Wirksamkeit einer einzelvertraglich vereinbarten Schiedsklausel beim Bühnenpersonal - Befristung eines Arbeitsverhältnisses

Gericht

BAG


Art der Entscheidung

Revisionsurteil


Datum

06. 08. 1997


Aktenzeichen

7 AZR 156/96


Leitsatz des Gerichts

Die in § 101 II 3 ArbGG eröffnete Möglichkeit der einzelvertraglichen Vereinbarung einer Schiedsklausel ist nur für solche Arbeitsverhältnisse zulässig, die nach dem konkreten Inhalt der ausgeübten Tätigkeit einer Berufsgruppe zuzuordnen sind, für die nach § 101 II 1 ArbGG bei Tarifbindung der Vorrang der Schiedsgerichtsbarkeit wirksam geregelt werden kann.

Tatbestand


Auszüge aus dem Sachverhalt:

Die Parteien streiten über die wirksame Befristung ihres Arbeitsverhältnisses. Der Kl. war seit dem 5. 8. 1991 als Ton-Assistent bei den Bühnen der bekl. Stadt beschäftigt. Das zunächst bis zum 15. 8. 1992 befristete Arbeitsverhältnis wurde anschließend bis zum 15. 8. 1994 verlängert. Mit Schreiben vom 8. 9. 1993 erhielt der Kl. die Mitteilung, daß sein Vertragsverhältnis nicht über das vereinbarte Vertragsende hinaus fortgesetzt werde. Der Kl. ist Mitglied der ÖTV. In dem zwischen den Parteien geschlossenen Arbeitsvertrag war unter anderem vereinbart, daß der Kl. eine überwiegend künstlerische Tätigkeit ausübe. Darüberhinaus sollte sich das Dienstverhältnis unter anderem nach dem Bühnentechniker-Tarifvertrag (BTT) vom 25. 5. 1991 und den nach § 4 BTT anzuwendenden Vorschriften des Normalvertrages Solo in den jeweils geltenden Fassungen und den den BTT ändernden oder ergänzenden oder an seine Stelle tretenden Tarifverträgen bestimmen. Zudem hatten die Parteien in § 13 des Arbeitsvertrags eine Schiedsvereinbarung über alle bürgerlichen Rechtsstreitigkeiten i.S. des § 2 ArbGG nach Maßgabe der zwischen dem Deutschen Bühnenverein "Bundesverband deutscher Theater" und der Genossenschaft deutscher Bühnen-Angehöriger vereinbarten Bühnenschiedsgerichtsordnung getroffen. Der Kl. hat die Befristung seines Arbeitsverhältnisses wegen Fehlens eines sachlichen Grundes und der unterbliebenen Anhörung des Personalrats nach § 72 I 1 Nr. 1 NWPersVG für unwirksam gehalten. Die Bekl. habe ihn ausschließlich mit den Aufgaben eines Tontechnikers beschäftigt; eine überwiegend künstlerische Tätigkeit habe er nicht ausgeübt. Der Kl. hat beantragt,

(1) festzustellen, daß zwischen den Parteien über den 15. 8. 1994 hinaus ein unbefristetes Beschäftigungsverhältnis besteht;

(2) die Bekl. zu verurteilen, den Kl. über den 15. 8. 1994 hinaus zu unveränderten Arbeitsbedingungen als Tontechniker weiterhin zu beschäftigen.
━━━━━━━━━━━━━━━━
*Arbeitsanweisungen:*
[A] Nenne alle Datumsangaben aus dem Urteilsauszug über die Schiedsklausel beim Bühnenpersonal, jede nur einmal und in der Reihenfolge ihres ersten Auftretens.
[B] Setze den Urteilsauszug über die Schiedsklausel beim Bühnenpersonal im Anschluss an seinen letzten Satz fort.

Gespeicherte Einträge aus einer Sammlung:
━━━━━━━━━━━━━━━━
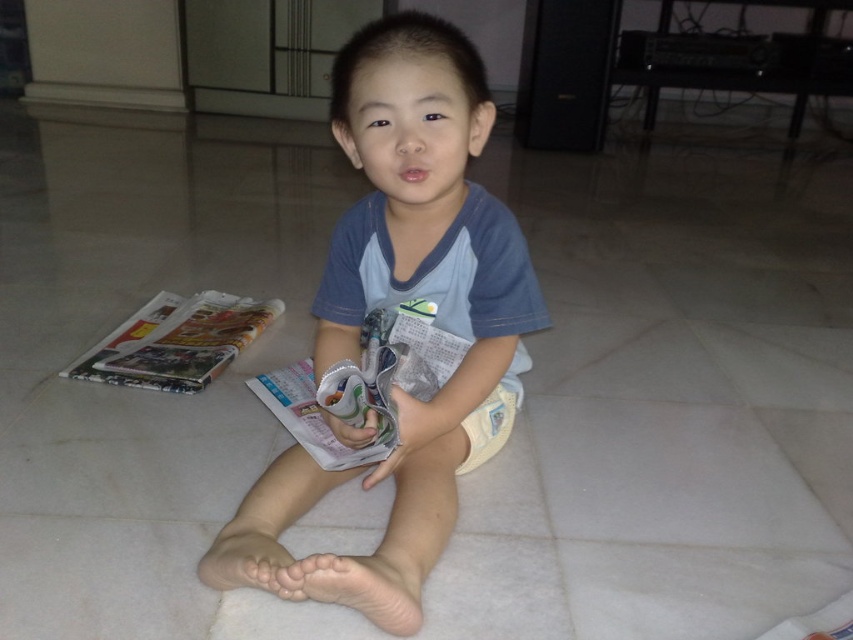
Question: Among these objects, which one is farthest from the camera?

Choices:
 (A) printed paper magazine at center
 (B) blue cotton shirt at center
 (C) printed paper magazine at left

Answer: (C)

Question: Can you confirm if blue cotton shirt at center is thinner than printed paper magazine at left?

Choices:
 (A) no
 (B) yes

Answer: (A)

Question: Which point appears farthest from the camera in this image?

Choices:
 (A) (201, 348)
 (B) (485, 436)
 (C) (337, 401)

Answer: (A)

Question: Is blue cotton shirt at center positioned behind printed paper magazine at left?

Choices:
 (A) no
 (B) yes

Answer: (A)

Question: Which of the following is the farthest from the observer?

Choices:
 (A) (448, 253)
 (B) (424, 346)
 (C) (219, 332)

Answer: (C)

Question: Does printed paper magazine at center have a lesser width compared to printed paper magazine at left?

Choices:
 (A) no
 (B) yes

Answer: (A)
━━━━━━━━━━━━━━━━
*Lösungen:*
[A]
06. 08. 1997
5. 8. 1991
15. 8. 1992
15. 8. 1994
8. 9. 1993
25. 5. 1991

[B]
Die Bekl. hat die Klage wegen der Schiedsgerichtsvereinbarung für unzulässig gehalten.

Das ArbG hat die Klage abgewiesen. Auf die Berufung des Kl. hat das LAG das erstinstanzliche Urteil aufgehoben und der Klage stattgegeben. Die Revision der Bekl. blieb erfolglos.

Entscheidungsgründe


Auszüge aus den Gründen:

Das LAG hat der Klage im Ergebnis zu Recht stattgegeben. Zwischen den Parteien besteht ein unbefristetes Arbeitsverhältnis.

I. Die Klage ist zulässig. Ihr steht die Einrede des Schiedsvertrages gem. § 102 I ArbGG nicht entgegen. Der zwischen den Parteien in § 13 ihres Arbeitsvertrages vereinbarte Ausschluß der Arbeitsgerichtsbarkeit ist rechtlich auch nicht nach § 101 II 3 ArbGG möglich.

1. Die Parteien des BTT haben gem. § 101 II 1 ArbGG in § 12 BTT für alle Rechtsstreitigkeiten aus einem Arbeitsverhältnis der in den Geltungsbereich dieses Tarifvertrags fallenden technischen Angestellten mit künstlerischer oder überwiegend künstlerischer Tätigkeit den Rechtsweg zu den Arbeitsgerichten ausgeschlossen und die Zuständigkeit der nach dem Tarifvertrag über die Bühnenschiedsgerichtsbarkeit - Bühnenschiedsgerichtsordnung - vom 1. 10. 1948 vom Deutschen Bühnenverein und der Genossenschaft deutscher Bühnen-Angehöriger eingerichteten Bühnenschiedsgerichte vereinbart. Diese Regelung ist für den Kl. nicht nach § 101 II 2 ArbGG verbindlich. Er gehört als Mitglied der ÖTV nicht einer den BTT abschließenden Arbeitnehmerorganisation an. Das Arbeitsverhältnis bestimmt sich daher nicht unmittelbar und zwingend nach dem Tarifvertrag über die Bühnenschiedsgerichtsbarkeit, § 4 I 1 TVG.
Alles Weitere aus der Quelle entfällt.